De nombreux autres incidents antisémites ont eu lieu dans divers endroits. En Italie, des œufs remplis de peinture rouge ont été jetés sur une synagogue à Pise (89), et un engin explosif a été trouvé près du centre Loubavitch de Florence (90). En Belgique, une bombe à essence a été lancée sur une synagogue de Bruxelles ; les vitres d’une synagogue de Charleroi ont été brisées (91) ; une ménorah a été brûlée et on a peint des swastikas sur les vitrines de commerces juifs (92). A Istanboul, une bombe a explosé près de la banque israélienne Pozitif et des affiches, prospectus et graffiti ont envahi la ville. A Izmir, on a écrit sur la porte d’une synagogue : « Nous vous tuerons ! » (93). A Ankara, un match de basketball entre le Turk Telekom et l’équipe israélienne de Bnei Hasharon a été annulé après que les supporteurs turcs eurent envahis le terrain aux cris de « Allahu Akbar ! » et de « Mort aux Juifs ! » (94).
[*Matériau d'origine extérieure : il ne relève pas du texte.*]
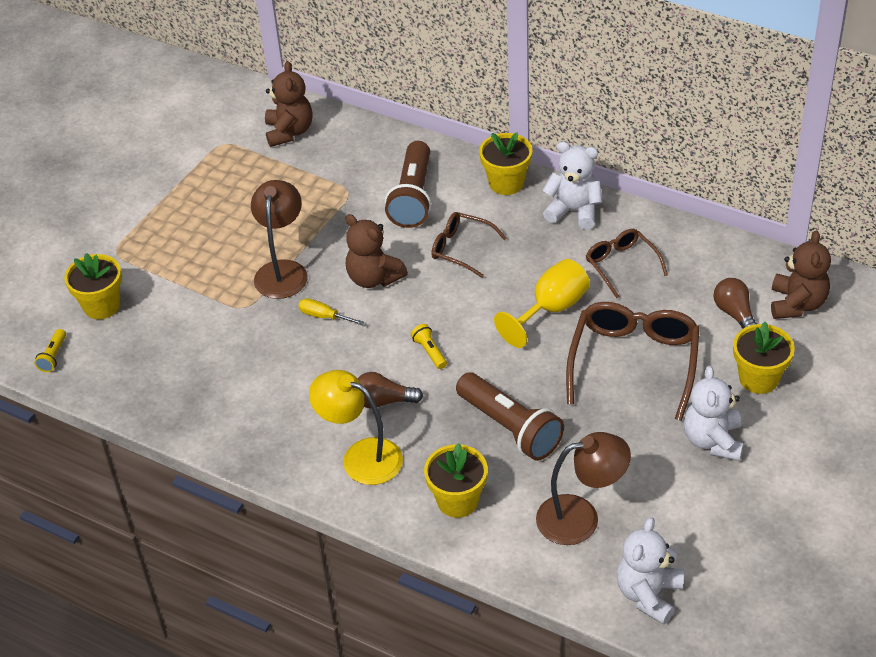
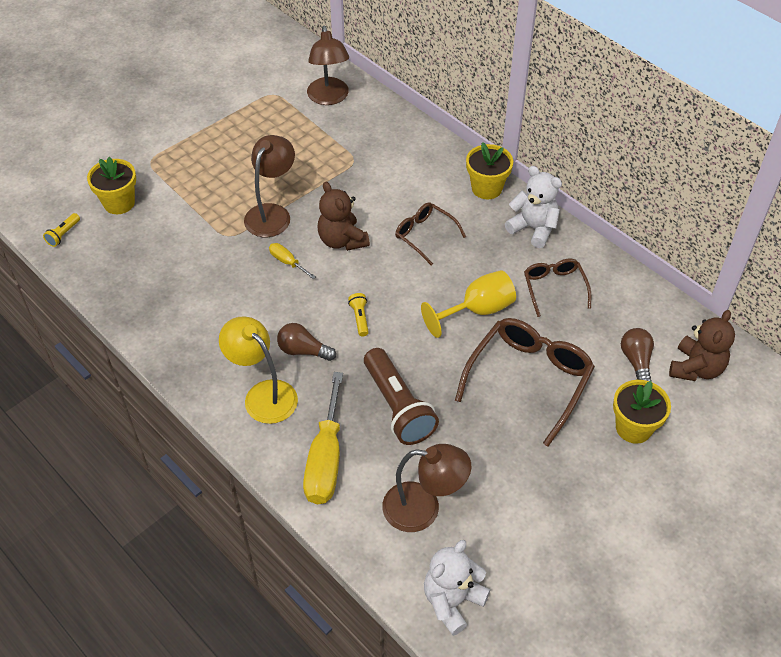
camera: 15 degrees right, 5 degrees up
(289, 132) = (329, 98): brown teddy bear -> brown lamp
(413, 197) = (404, 180): brown flashlight -> none
(457, 500) = (325, 459): yellow flower pot -> yellow screwdriver
(713, 441) = (569, 473): white teddy bear -> none

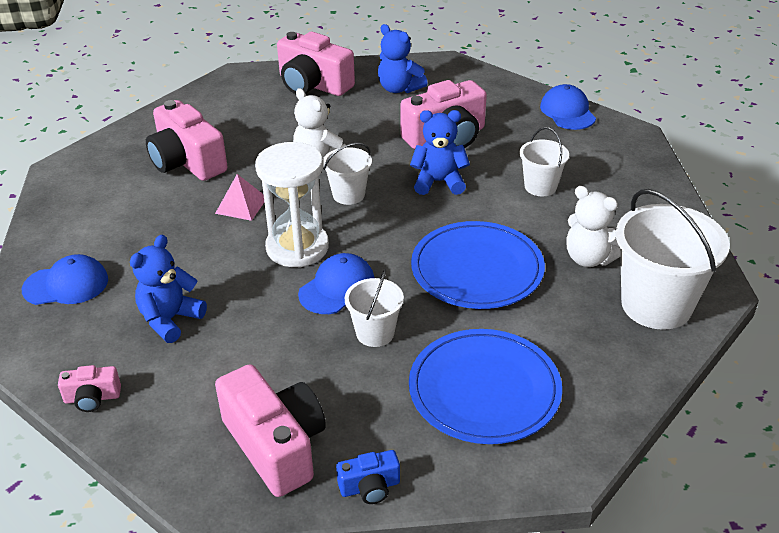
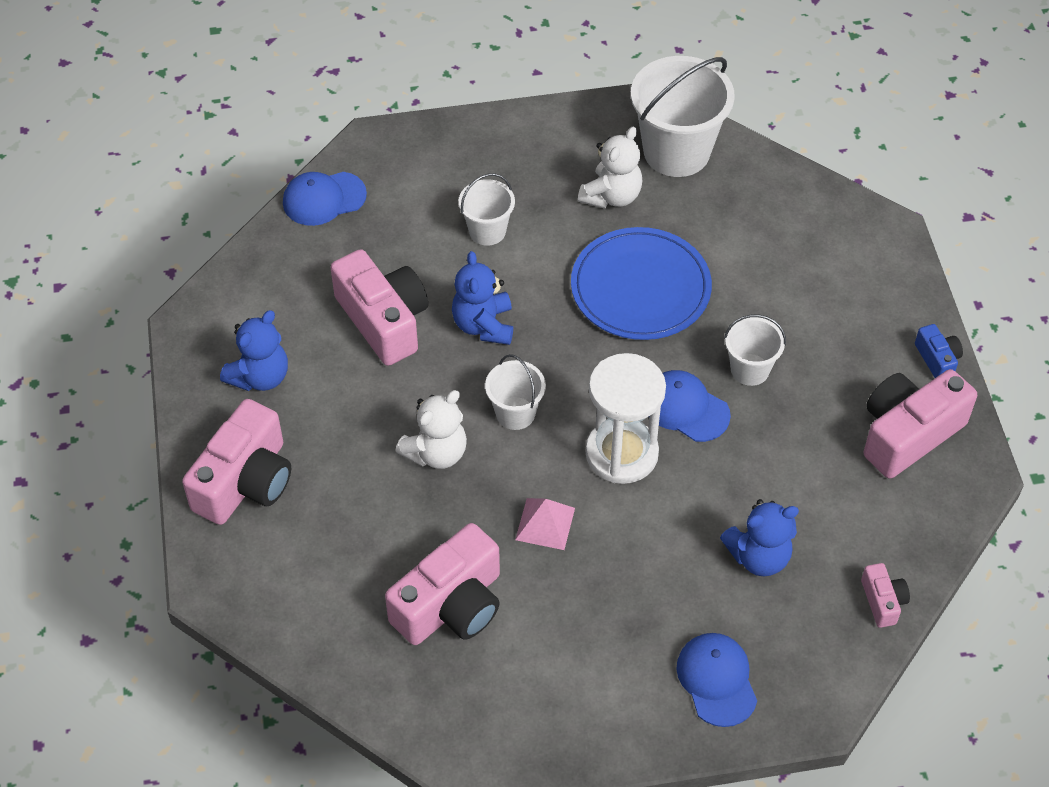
camera: 95 degrees left, 15 degrees up
(170, 319) = (759, 556): blue teddy bear -> blue teddy bear turned 45 degrees counterclockwise
(484, 390) = (810, 282): blue plate -> none

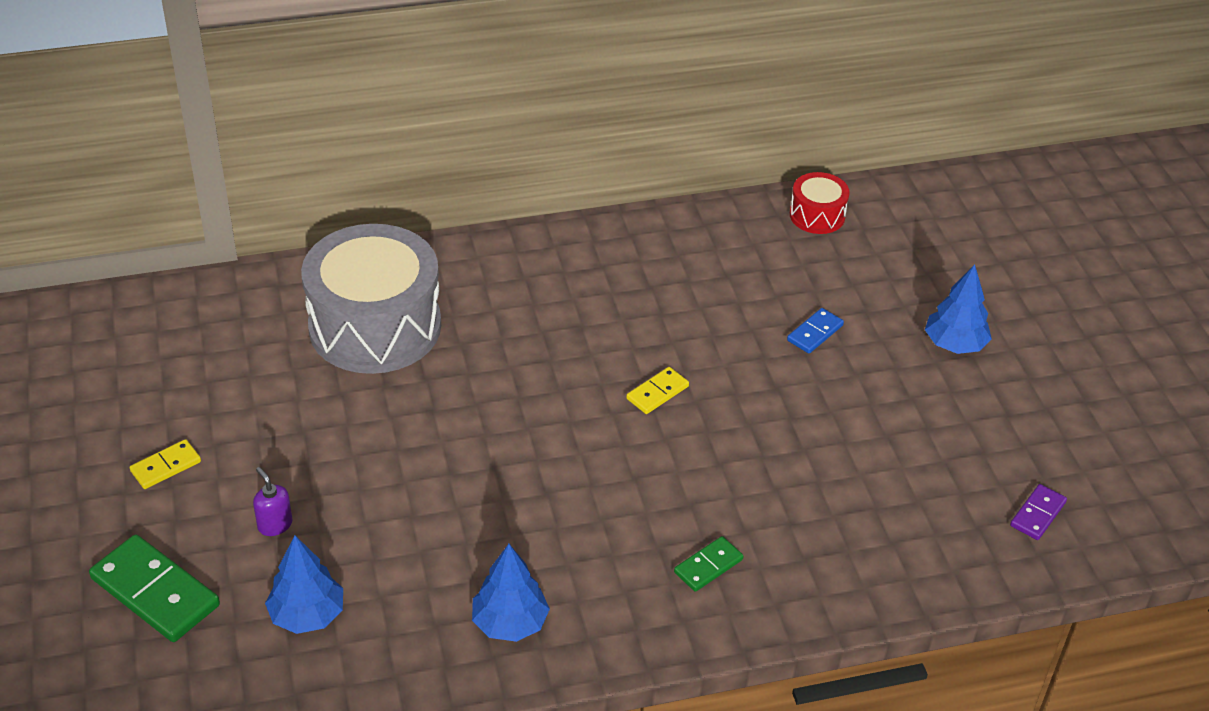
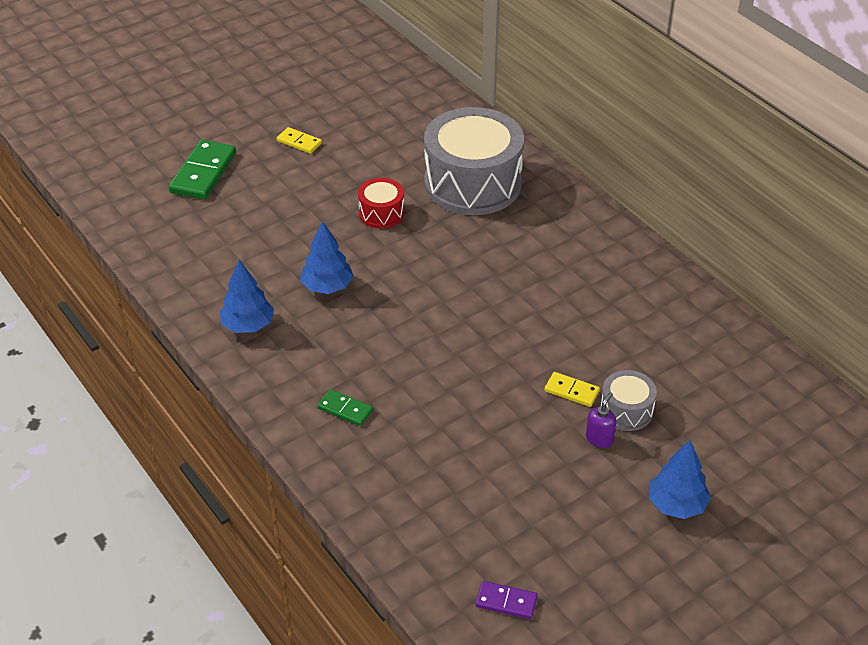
camera: 70 degrees right, 0 degrees up
(275, 524) = (277, 200): purple soap dispenser -> purple soap dispenser (599, 439)
(307, 615) = (214, 236): blue tree -> blue tree (327, 286)
(657, 392) = (499, 337): yellow domino -> yellow domino (571, 391)
(815, 333) = (626, 410): blue domino -> grey drum
(817, 215) = (773, 378): red drum -> red drum (381, 213)

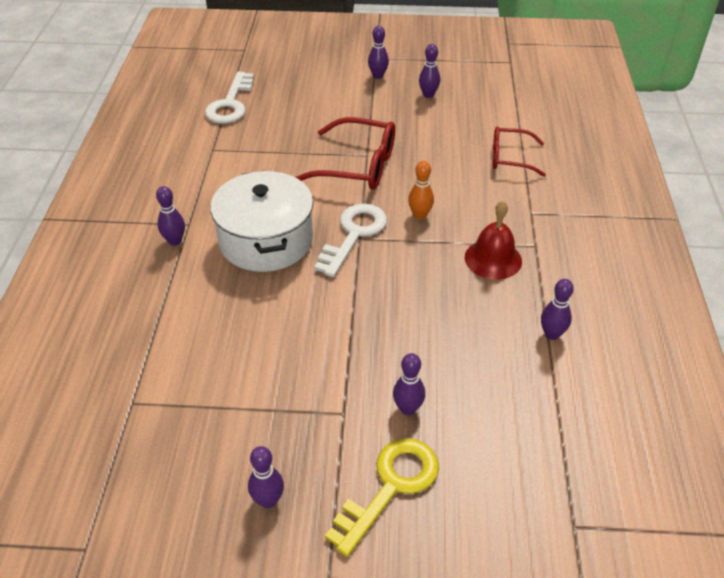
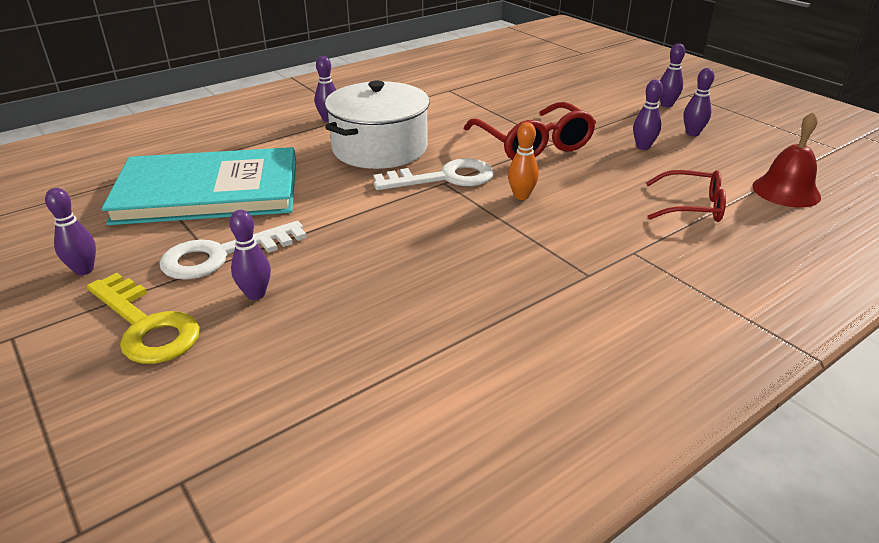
camera: 50 degrees right, 10 degrees down
(218, 372) = (208, 191): none -> turquoise book
(230, 104) = (511, 74): white key -> white key (222, 255)
(390, 486) = (146, 326): yellow key -> yellow key turned 45 degrees clockwise
(493, 259) = (525, 258): red bell -> red bell (786, 191)
(510, 158) = (692, 206): red glasses -> red glasses turned 135 degrees clockwise
(551, 334) = (466, 341): purple bowling pin -> purple bowling pin (643, 147)

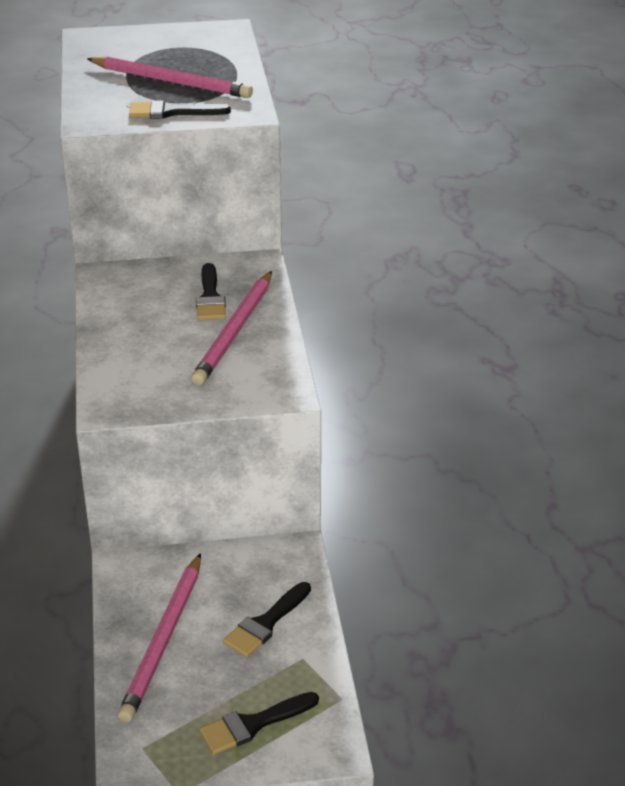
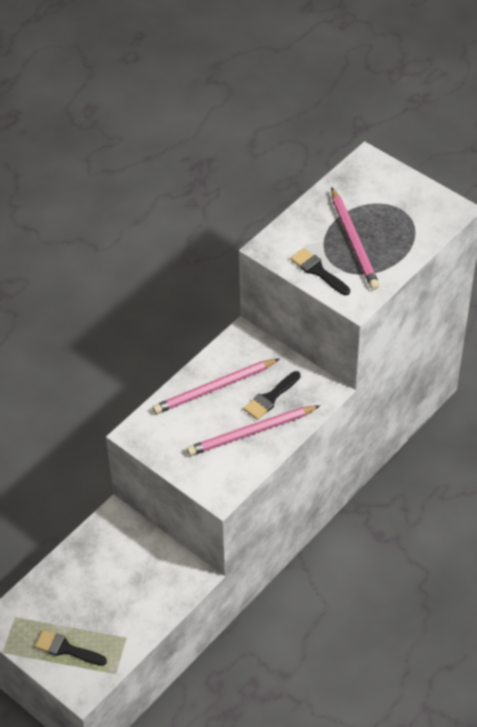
camera: 50 degrees right, 15 degrees up
(164, 640) = (84, 572): pink pencil -> pink pencil (214, 388)
(265, 623) = (134, 604): black brush -> none

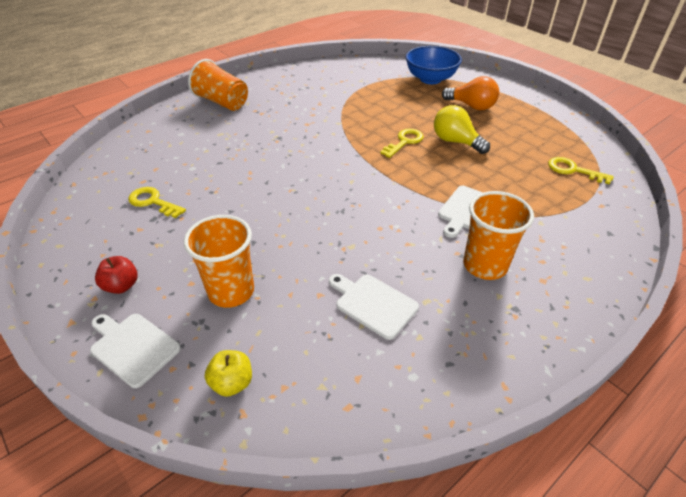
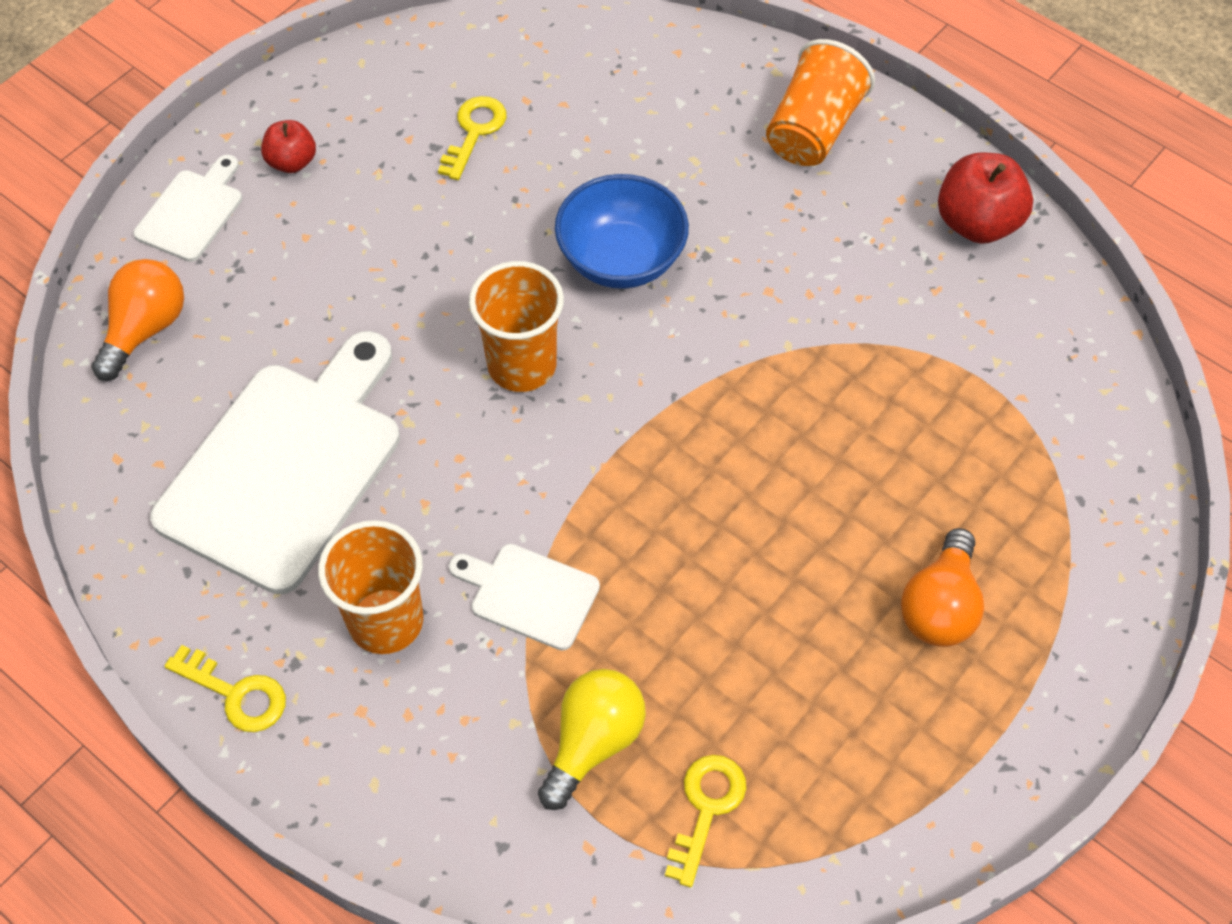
camera: 80 degrees right, 15 degrees up
(231, 291) = (294, 287): orange cup -> orange cup (522, 365)
(232, 383) = (145, 329): yellow apple -> orange light bulb
(293, 75) = (977, 223): none -> red apple
(373, 304) = (286, 467): white cutting board -> white cutting board, size x2.08
(404, 142) = (741, 474): yellow key -> yellow key (236, 693)
(430, 79) = (1057, 511): blue bowl -> blue bowl (621, 259)
(455, 142) = (767, 573): yellow light bulb -> yellow light bulb (593, 742)

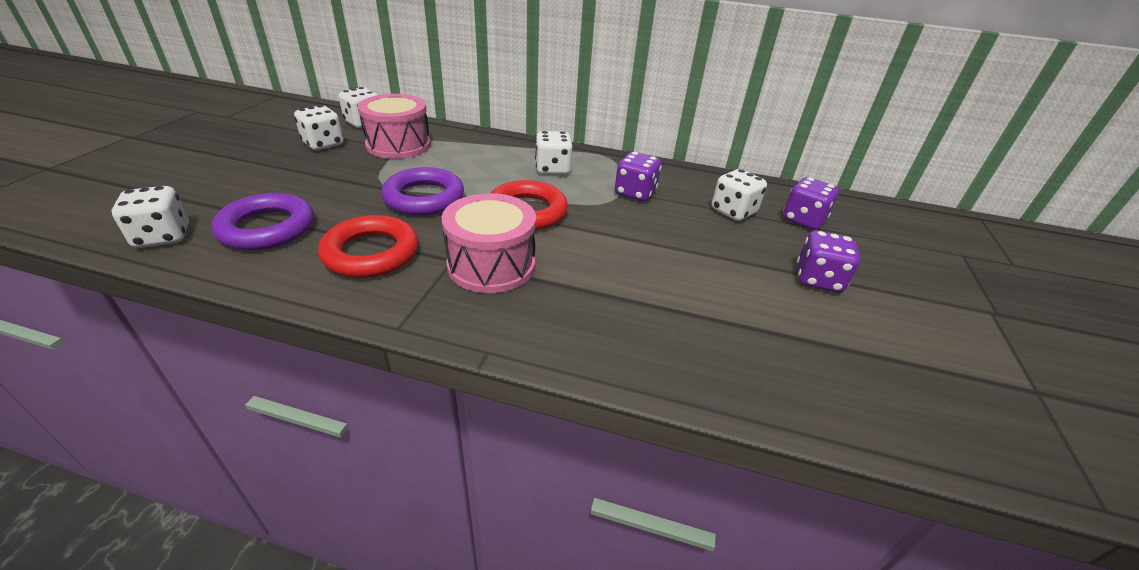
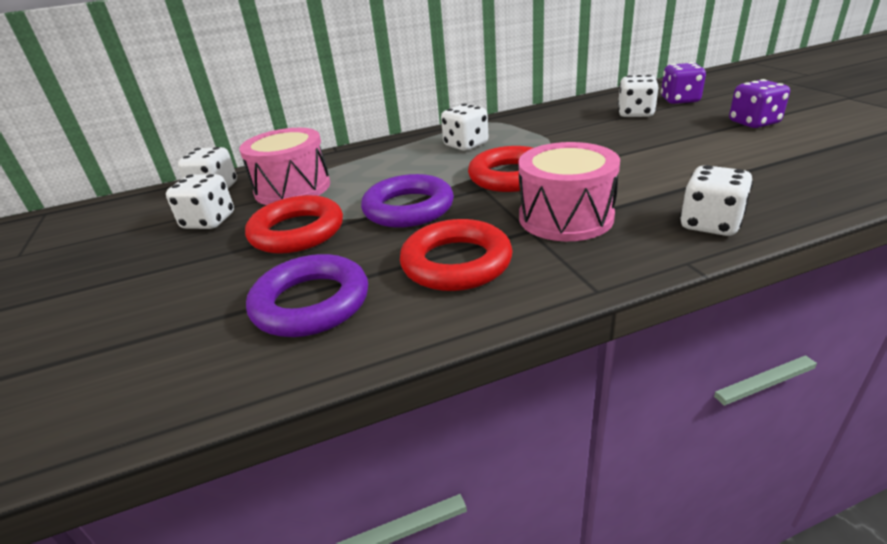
camera: 30 degrees left, 5 degrees down
(163, 237) = (202, 375): white dice -> white dice (710, 224)
(345, 177) = (297, 232): none -> red ring
(635, 193) = (555, 132): purple dice -> none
Plusieurs agressions antisémites ont eu lieu en Suède. A Helsingborg, on a mis le feu aux escaliers d’un centre juif. A Stockholm, l’ambassade israélienne a été couverte de graffitis déclarant : « Ecrasez Israël, vous avez brisé le cessez-le-feu ! », et autres imprécations comme « Vous mourrez ! », et « Assassins ! » (95). A Malmö, une chapelle funéraire juive a été, à trois reprises, trois fois l’objet d’attaques (96).
Le président de la communauté juive du Venezuela, Abraham Levy Ben Shimol, a raconté aux participants du Congrès Mondial Juif que des swastikas avaient été dessinées sur les murs d’une synagogue de Caracas, avant d’ajouter que « là où nous vivons, l’antisémitisme est permis : il vient du président lui-même, du gouvernement, des médias. Comme le gouvernement est très influent dans la vie quotidienne de ses relais locaux, son influence est d’autant plus efficace. » (97).